A polícia iraquiana encontrou vários corpos - muitos amarrados e com vários tiros - em Bagdá e em outras áreas do país desde o atentado de quarta-feira contra a Mesquita Dourada. Pelo menos outras 21 pessoas foram mortas ontem em tiroteios e explosões de bomba em Bagdá e outras áreas, segundo a polícia e hospitais.

Ainda ontem, o chef e de polícia, major Falah al-Mohammedawi, disse às agências Reuters e Associated Press que os corpos de 14 policiais de elite foram encontrados em veículos incendiados perto de uma mesquita sunita no sudoeste de Bagdá.
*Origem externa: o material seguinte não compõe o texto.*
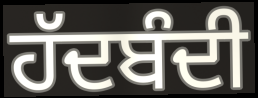
ਹੱਦਬੰਦੀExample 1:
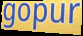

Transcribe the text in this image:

gopur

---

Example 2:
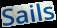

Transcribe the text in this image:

Sails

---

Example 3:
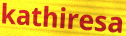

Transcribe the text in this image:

kathiresa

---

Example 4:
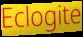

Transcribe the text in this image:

Eclogite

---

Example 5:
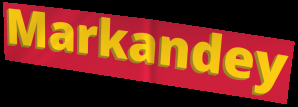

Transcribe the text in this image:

Markandey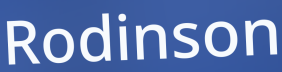
Rodinson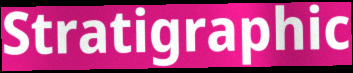
Stratigraphic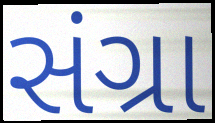
સંગ્રા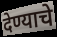
देण्याचेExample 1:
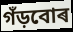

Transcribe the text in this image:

গঁড়বোৰ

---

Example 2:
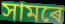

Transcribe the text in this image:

সামৰে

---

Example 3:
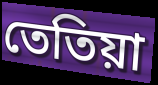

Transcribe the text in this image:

তেতিয়া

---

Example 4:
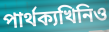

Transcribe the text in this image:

পাৰ্থক্যখিনিও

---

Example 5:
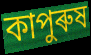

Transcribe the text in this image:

কাপুৰুষ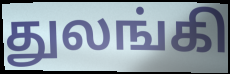
துலங்கிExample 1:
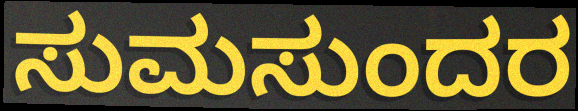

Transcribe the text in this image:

ಸುಮಸುಂದರ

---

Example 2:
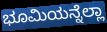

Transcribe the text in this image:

ಭೂಮಿಯನ್ನೆಲ್ಲಾ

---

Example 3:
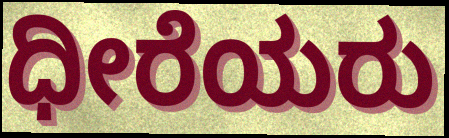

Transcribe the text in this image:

ಧೀರೆಯರು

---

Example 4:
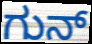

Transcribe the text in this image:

ಗುನ್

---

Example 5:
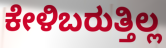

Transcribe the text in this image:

ಕೇಳಿಬರುತ್ತಿಲ್ಲ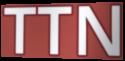
TTNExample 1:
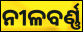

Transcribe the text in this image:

ନୀଳବର୍ଣ୍ଣ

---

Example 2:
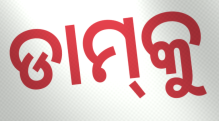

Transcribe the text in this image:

ଡାମ୍‍କୁ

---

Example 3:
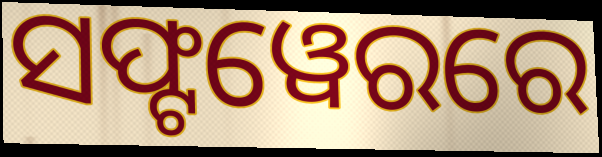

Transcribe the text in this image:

ସଫ୍ଟୱେରରେ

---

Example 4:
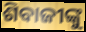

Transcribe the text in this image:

ଶିବାଜୀଙ୍କୁ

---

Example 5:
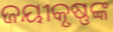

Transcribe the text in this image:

ଜୟୀକୃଷ୍ଣଙ୍କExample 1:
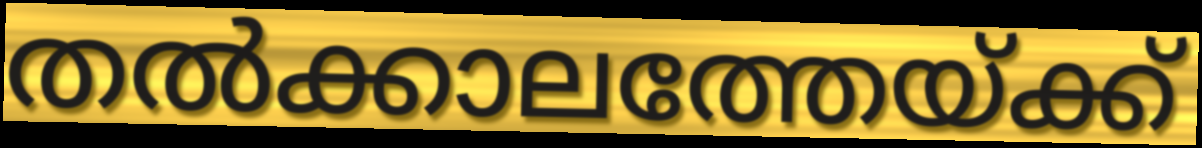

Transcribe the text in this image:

തൽക്കാലത്തേയ്ക്ക്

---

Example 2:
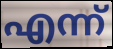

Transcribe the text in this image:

എന്ന്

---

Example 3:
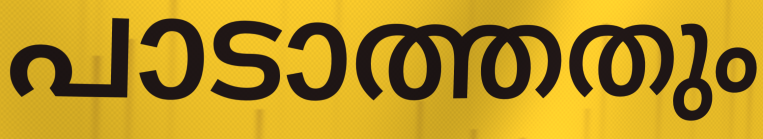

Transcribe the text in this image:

പാടാത്തതും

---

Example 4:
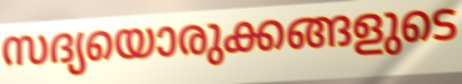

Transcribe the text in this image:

സദ്യയൊരുക്കങ്ങളുടെ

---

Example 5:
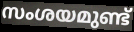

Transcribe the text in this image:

സംശയമുണ്ട്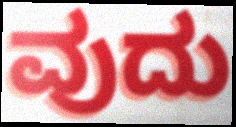
ವುದು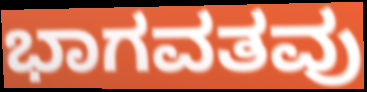
ಭಾಗವತವುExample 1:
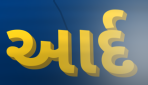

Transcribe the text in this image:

આર્દ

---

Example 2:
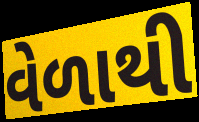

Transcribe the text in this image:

વેળાથી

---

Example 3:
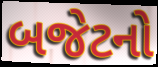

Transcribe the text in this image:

બજેટનો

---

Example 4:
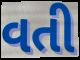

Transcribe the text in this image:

વતી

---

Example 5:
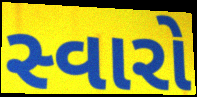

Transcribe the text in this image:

સ્વારો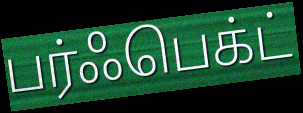
பர்ஃபெக்ட்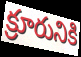
క్రూరునికి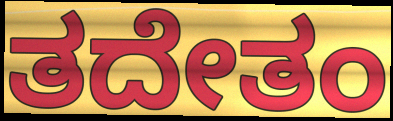
ತದೇತಂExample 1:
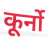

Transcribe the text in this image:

कूर्नो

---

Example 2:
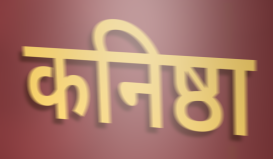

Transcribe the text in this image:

कनिष्ठा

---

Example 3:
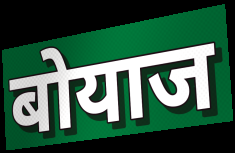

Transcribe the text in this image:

बोयाज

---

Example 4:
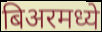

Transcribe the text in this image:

बिअरमध्ये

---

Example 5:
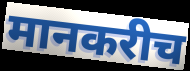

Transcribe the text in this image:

मानकरीच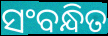
ସଂବନ୍ଧିତ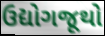
ઉદ્યોગજૂથો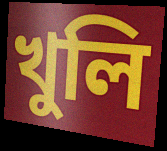
খুলিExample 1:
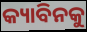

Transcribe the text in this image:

କ୍ୟାବିନକୁ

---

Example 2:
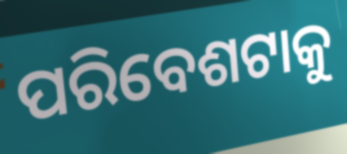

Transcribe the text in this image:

ପରିବେଶଟାକୁ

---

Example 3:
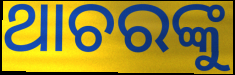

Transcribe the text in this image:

ଥାଚରଙ୍କୁ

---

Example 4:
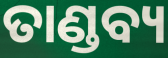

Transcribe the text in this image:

ତାଣ୍ଡବ୍ୟ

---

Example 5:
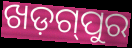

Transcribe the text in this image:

ଖଡ଼ଗ୍‌ପୁର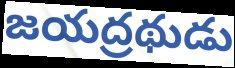
జయద్రథుడు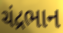
ચંદ્રભાન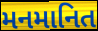
મનમાનિત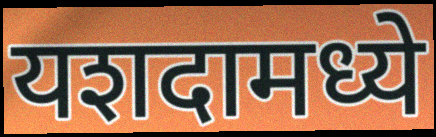
यशदामध्येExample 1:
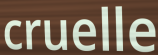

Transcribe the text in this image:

cruelle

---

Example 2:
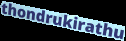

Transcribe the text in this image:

thondrukirathu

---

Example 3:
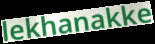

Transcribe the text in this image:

lekhanakke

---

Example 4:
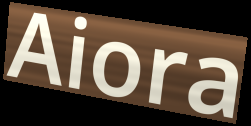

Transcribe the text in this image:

Aiora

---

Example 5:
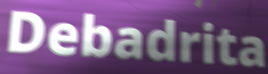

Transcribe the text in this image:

Debadrita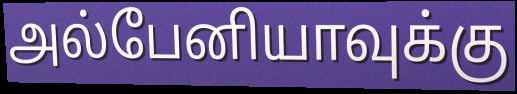
அல்பேனியாவுக்குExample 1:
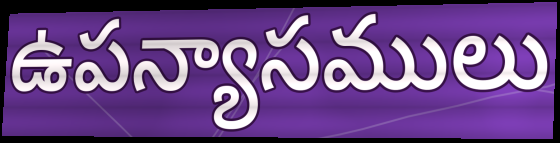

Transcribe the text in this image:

ఉపన్యాసములు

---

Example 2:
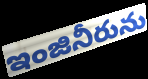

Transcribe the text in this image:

ఇంజినీరును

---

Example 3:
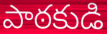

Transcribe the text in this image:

పాఠకుడి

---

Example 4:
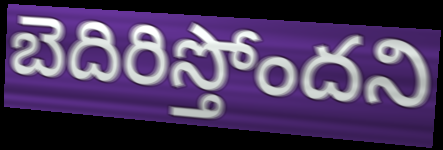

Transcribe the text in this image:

బెదిరిస్తోందని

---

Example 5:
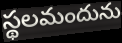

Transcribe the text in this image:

స్థలమందునుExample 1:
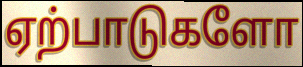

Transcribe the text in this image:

ஏற்பாடுகளோ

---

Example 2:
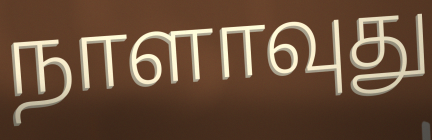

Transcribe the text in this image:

நாளாவுது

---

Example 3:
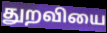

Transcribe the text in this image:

துறவியை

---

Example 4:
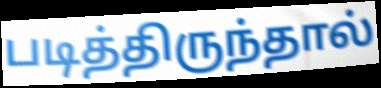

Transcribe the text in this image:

As circunstâncias de suas mortes não estavam claras.

Um tiroteio também ocorreu ontem durante o funeral da jornalista da TV Al-Arabiya Atwar Bahjat. Ela foi morta na quarta-feira com dois colegas de equipe enquanto cobria o atentando contra a mesquita em Samara. Quando as pessoas voltavam do cemitério, um carro-bomba explodiu atingindo a patrulha militar iraquiana que escoltava o funeral. Pelo menos dois soldados e um policial morreram. Seis pessoas, incluindo civis, ficaram feridas.

Na Cidade Sadr, um bairro xiita da periferia de Bagdá, três pessoas, entre elas uma criança, foram mortas e sete ficaram feridas quando dois foguetes atingiram várias casas.

O presidente americano, George W. Bush, conversou ontem por telefone com sete líderes políticos iraquianos em um esforço para conter a violência sectária, que pode prejudicar os planos de Washington de reduzir, ainda este ano, seu número de soldados no Iraque.

Após o telefonema de Bush, os principais líderes políticos se reuniram para discutir a formação de um novo governo ao mesmo tempo em que tentavam reduzir as tensões que provocaram o temor de uma guerra civil. As conversações, que incluíram o primeiro-ministro xiita, Ibrahim al-Jaafari, o presidente curdo, Jalal Talabani, e importantes políticos sunitas e seculares, ocorreram após um encontro entre líderes religiosos que prometeram acabar com a violência sectária.

Os políticos sunitas, que haviam suspendido sua participação nas negociações sobre a formação do novo governo, compareceram à reunião, assim como o embaixador americano, Zalmay Khalilzad. Os líderes políticos prometeram prosseguir com as negociações para formar um governo.